Exercise requirements: Line by line, set down all the data below exactly, omitting any picture.

The data:
########

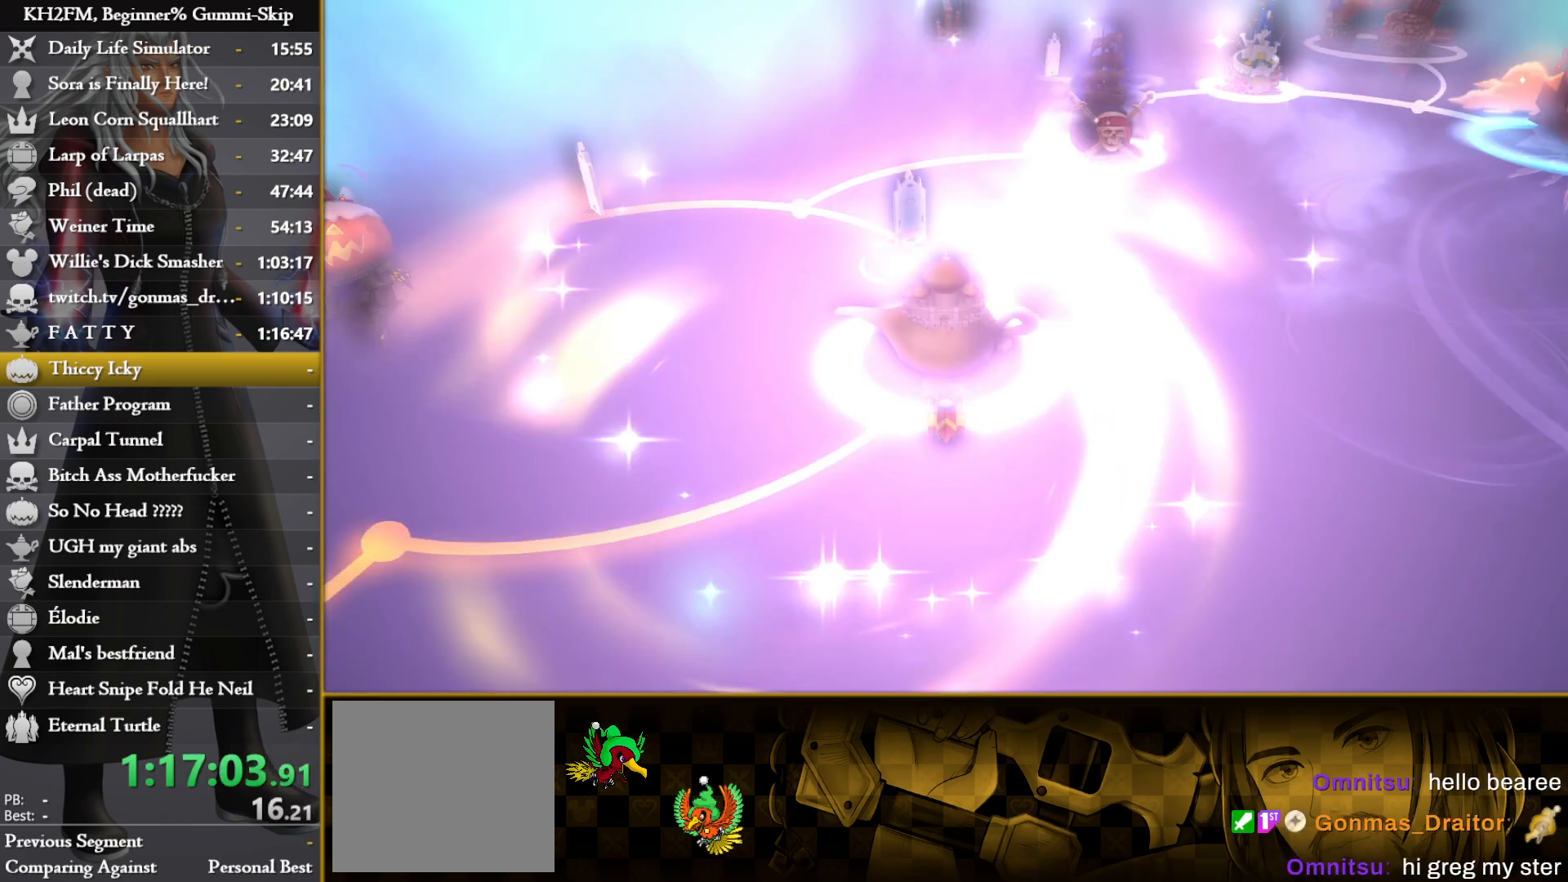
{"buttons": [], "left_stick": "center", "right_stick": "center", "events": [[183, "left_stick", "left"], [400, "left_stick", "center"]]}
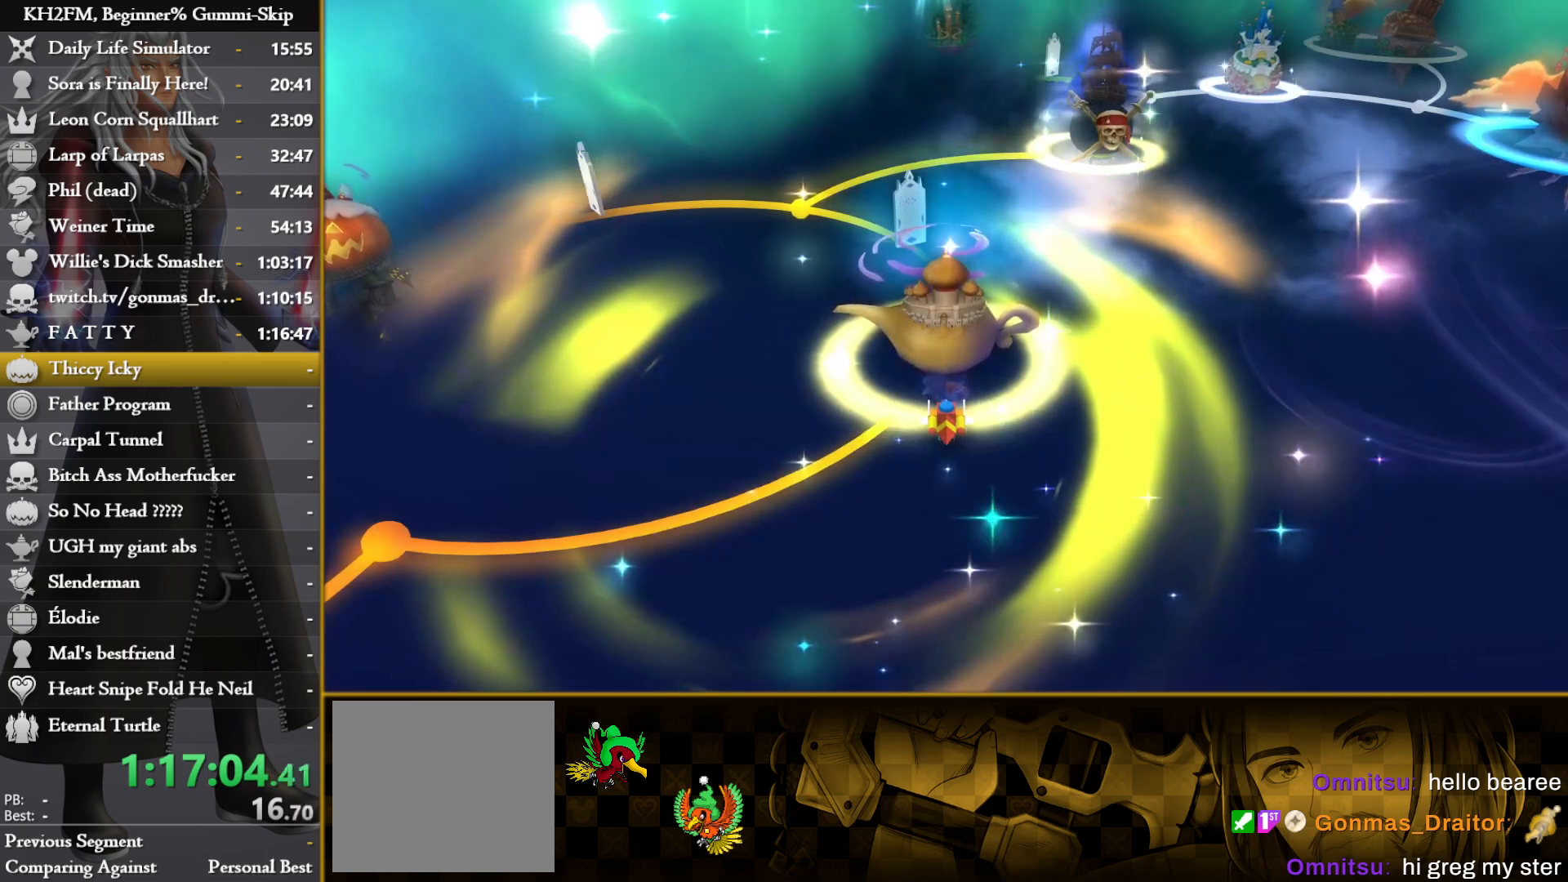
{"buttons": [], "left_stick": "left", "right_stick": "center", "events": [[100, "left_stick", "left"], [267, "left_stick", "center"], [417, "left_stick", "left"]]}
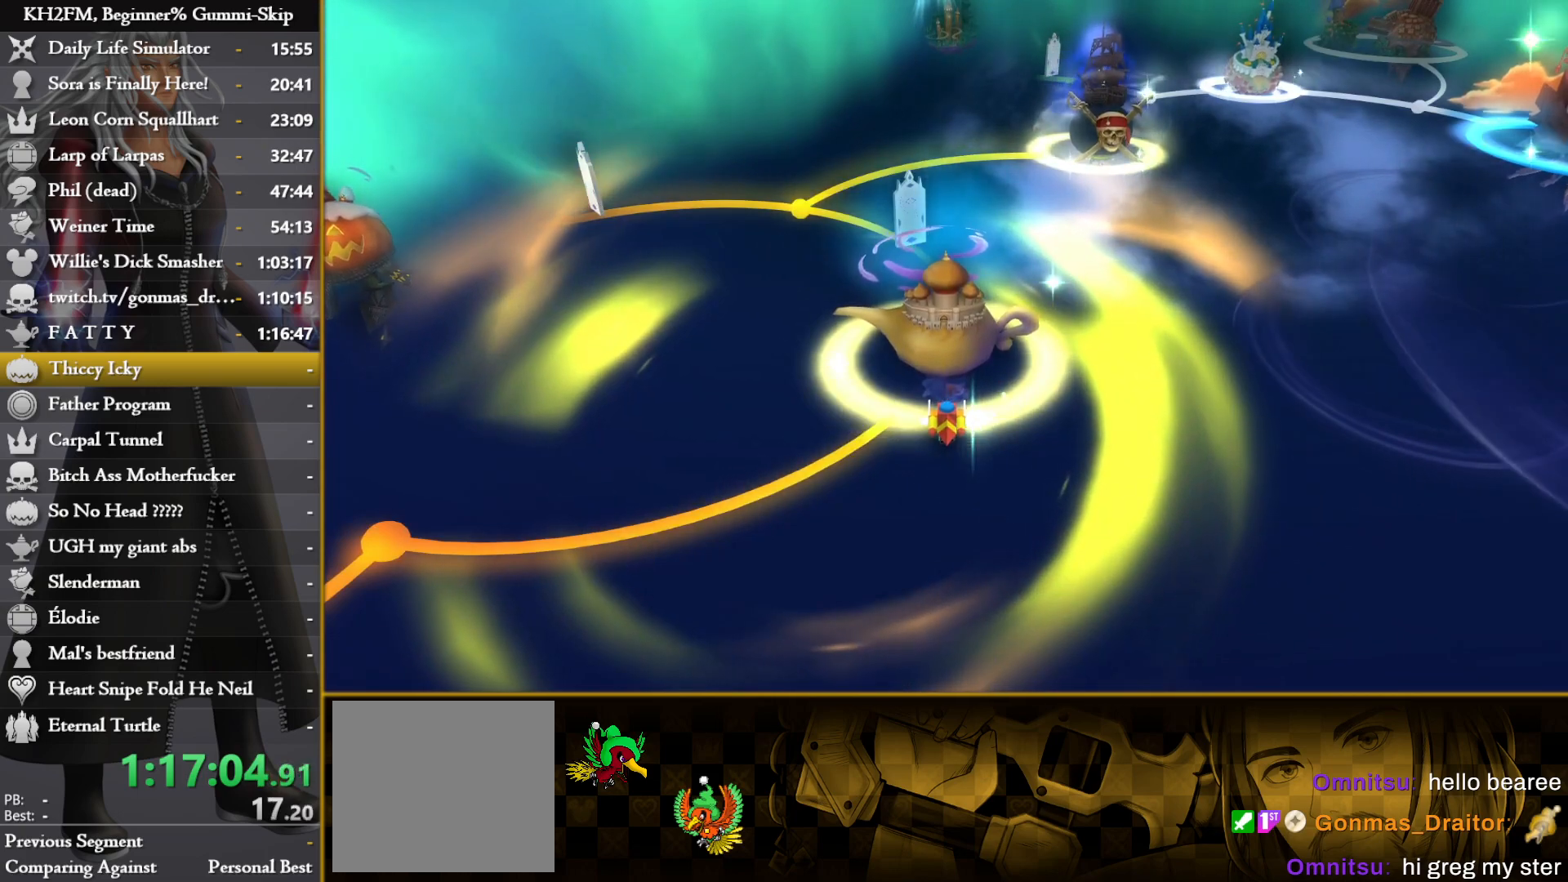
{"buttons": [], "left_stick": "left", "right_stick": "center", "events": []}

########

Problem solution:
{"buttons": [], "left_stick": "center", "right_stick": "center", "events": [[183, "left_stick", "left"], [400, "left_stick", "center"]]}
{"buttons": [], "left_stick": "left", "right_stick": "center", "events": [[100, "left_stick", "left"], [267, "left_stick", "center"], [417, "left_stick", "left"]]}
{"buttons": [], "left_stick": "left", "right_stick": "center", "events": []}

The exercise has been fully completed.